## Tasks and exercises
A - In the forum thread on T-post fencing, on which side of the posts should the fence always go?
B - Reproduce everything in the T-post fencing thread from "First off, we" down to "a good idea.".

# T-Post Fencing



## red

Does anyone know of a good "How to" link for T-Post Fencing? I want to learn how to put up a t post fence, what materials are needed, etc.


----------



## netandtim

Red,
Maybe this link is along the lines of what you are looking for?

http://www.alpharubicon.com/primitive/homestead-fence.htm

Net


----------



## JeepHammer

I don't know about a 'Link', but I've put up and tore down a BUNCH of fencing!

Here is a link I stumbled on to...
Tractor Supply Company - Install a High Tensile Fence
Tractor Supply Company - Install a High Tensile Fence

-----------------------------

First off, we kind of need to know what you are trying to keep for livestock.
A hog fence doesn't need to be real tall, but it has to go BELOW ground level since hogs root under fences,
And it has to be STOUT! Hogs are like horses and they will push on fences like crazy!

Horses don't need fences that go all the way to the ground,
A good thing to keep them from rusting out and when you need to mow under them!
BUT,
Horses need TALL fences, and they like to push on the fences, so you will have to build stout, or use electric or barbed wire topper.

Cattle won't push on fences like hogs or horses, but they like to stick heads over the top and try to eat from the other side, so they will mash fences.
Again, a barbed wire or electric topper is a good idea.
If you breed, you will need a weave of some kind on the bottom of that fence.
Small live stock will get out regularly if you use strands instead of woven fencing...

Chickens, turkeys, rabbits, ect. will need a very fine weave fence that is all the way to the ground and about 3' or 4' tall.

Goats & Sheep will need a HEAVY Wire fence. 
Goats and sheep (Especially goats) will chew on everything, including the fence, and they can gnaw their way through if you use light duty weave.
Again, if you intend to breed, you will need a fairly small weave closer to the ground to keep the small ones in!
-----------------------------

'T' post fences,

*Driver.* 
Looks like a piece of 2" metal tube about 2' long with smaller tubing on both sides for handles.
Sure beats trying to drive them with a sledge hammer!

*Stretcher.*
We used everything from a 'Hi Lift' jack to vehicles to stretch the fence.
('Hi-Lift' is a brand name for what is commonly called a 'Farm Jack')

*Corner Posts.*
No matter what kind of fence you put up, you will need STRONG corner posts!
That means digging and setting large wood, concrete or whatever posts.

You will also have to set a 'Heavy' post if you angle your fence up or down steeply, since the angle pulling on the fence will change and you may have to put the fence up in sections.
Heavy post every time you 'Stop/Start' a different angle of fence.

*Stretching Wire.*
*FENCE ALWAYS GOES ON THE 'INSIDE' OF THE POSTS!* so the live stock push it into the post, 
If it's on the 'Outside' of the posts, the livestock will just push the wire away from the posts.

*Types of fencing...*
'Red Top'...

## Dataset content
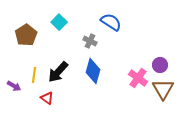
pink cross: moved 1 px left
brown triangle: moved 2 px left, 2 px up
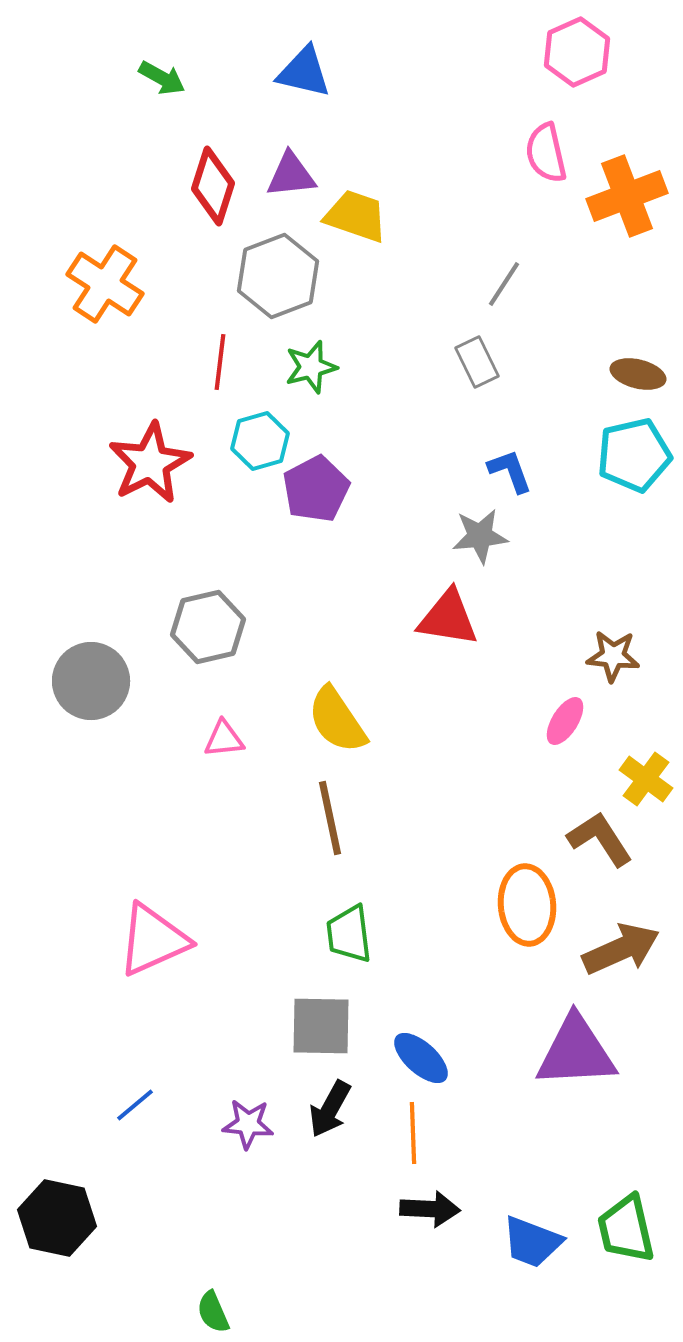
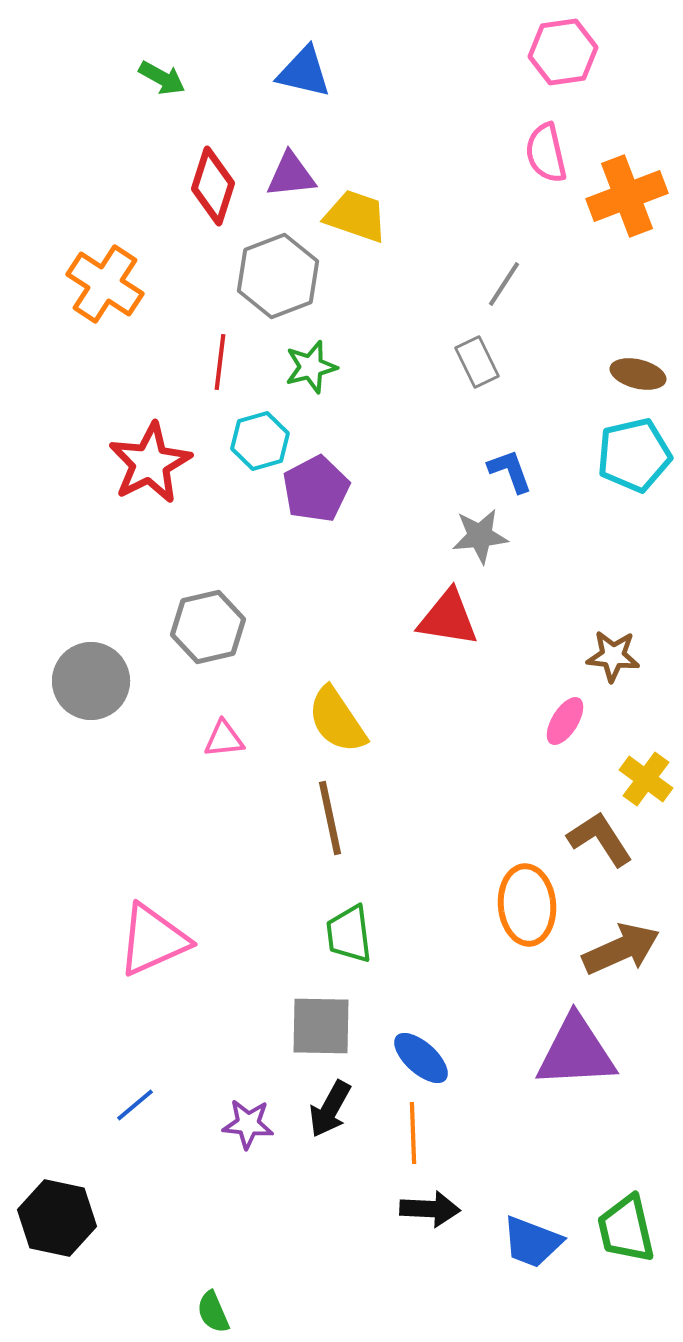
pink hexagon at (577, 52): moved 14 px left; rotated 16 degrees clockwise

## Solutions to the exercise
A - On the inside of the posts.

B -
First off, we kind of need to know what you are trying to keep for livestock.
A hog fence doesn't need to be real tall, but it has to go BELOW ground level since hogs root under fences,
And it has to be STOUT! Hogs are like horses and they will push on fences like crazy!

Horses don't need fences that go all the way to the ground,
A good thing to keep them from rusting out and when you need to mow under them!
BUT,
Horses need TALL fences, and they like to push on the fences, so you will have to build stout, or use electric or barbed wire topper.

Cattle won't push on fences like hogs or horses, but they like to stick heads over the top and try to eat from the other side, so they will mash fences.
Again, a barbed wire or electric topper is a good idea.